Né à Génissac (Gironde) le 6 novembre 1749, décédé à Thouars (Deux-Sèvres) le 5 janvier 1839 (selon Kuscinski, car le dictionnaire de biographie française note qu'il serait mort à Puyfaure, près de Génissac, le 30 décembre 1836). Entré dans la Congrégation de l'Oratoire, ordonné prêtre, il enseigna la théologie au collège de Condom. Il prêta le serment constitutionnel le 22 février 1791 et devint l'administrateur du collège. Il faisait alors partie de la loge la Parfaite amitié à l'Orient de Condom, et fut élu député du Gers à la Législative. Il fit supprimer les congrégations régulières le 6 avril 1792 et proposa de réduire de moitié le traitement des prêtres ne prêtant pas serment. Il participa activement à la prise des Tuileries le 10 avril 1792 et fut réélu à la Convention, où il vota la mort du roi, et siégea sur le banc des Montagnard.
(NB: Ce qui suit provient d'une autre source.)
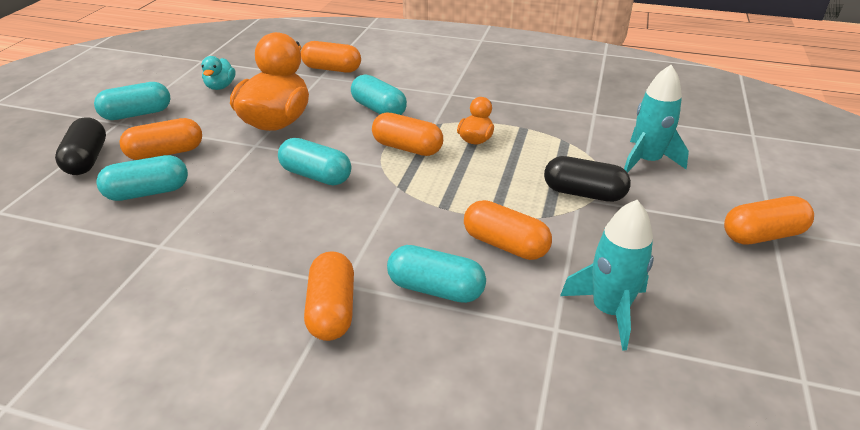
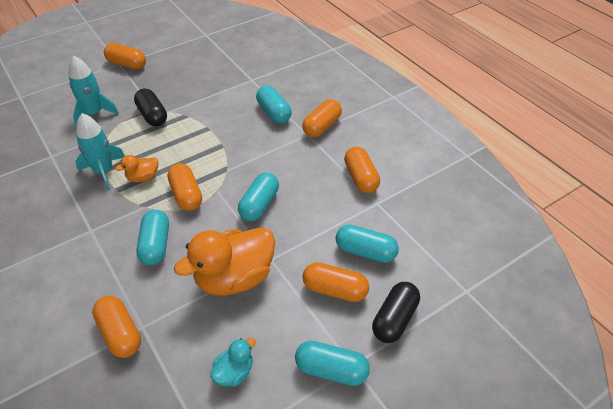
camera: 140 degrees left, 10 degrees up
(316, 176) = (259, 205): turquoise capsule -> turquoise capsule turned 45 degrees clockwise
(505, 245) = (223, 114): orange capsule -> orange capsule (361, 178)
(609, 310) = (226, 74): turquoise rocket -> turquoise rocket (104, 172)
Il fut de ceux qui souhaitèrent la création d'un tribunal révolutionnaire, en mars 1793. Envoyé en mission dans le Bordelais, les Landes et le Gers il fut particulièrement féroce à l'égard des prêtres non-assermentés. Ses excès amenèrent le Comité de Salut public à l'inculper pour abus de pouvoir en octobre 1793. Après le 9 Thermidor, il ne siégea plus dans les assemblées et fut sous-inspecteur de la loterie à Bruxelles, puis à Bordeaux et à Senlis. Destitué par la Restauration et recherché par la police en 1816, il échappa à l'arrestation,, grâce à de puissantes et mystérieuses protection. Il passa les dernières années de sa vie à Génissac (certaines sources assurent qu'il vécut en exil jusquà la chute de la Monarchie légitime).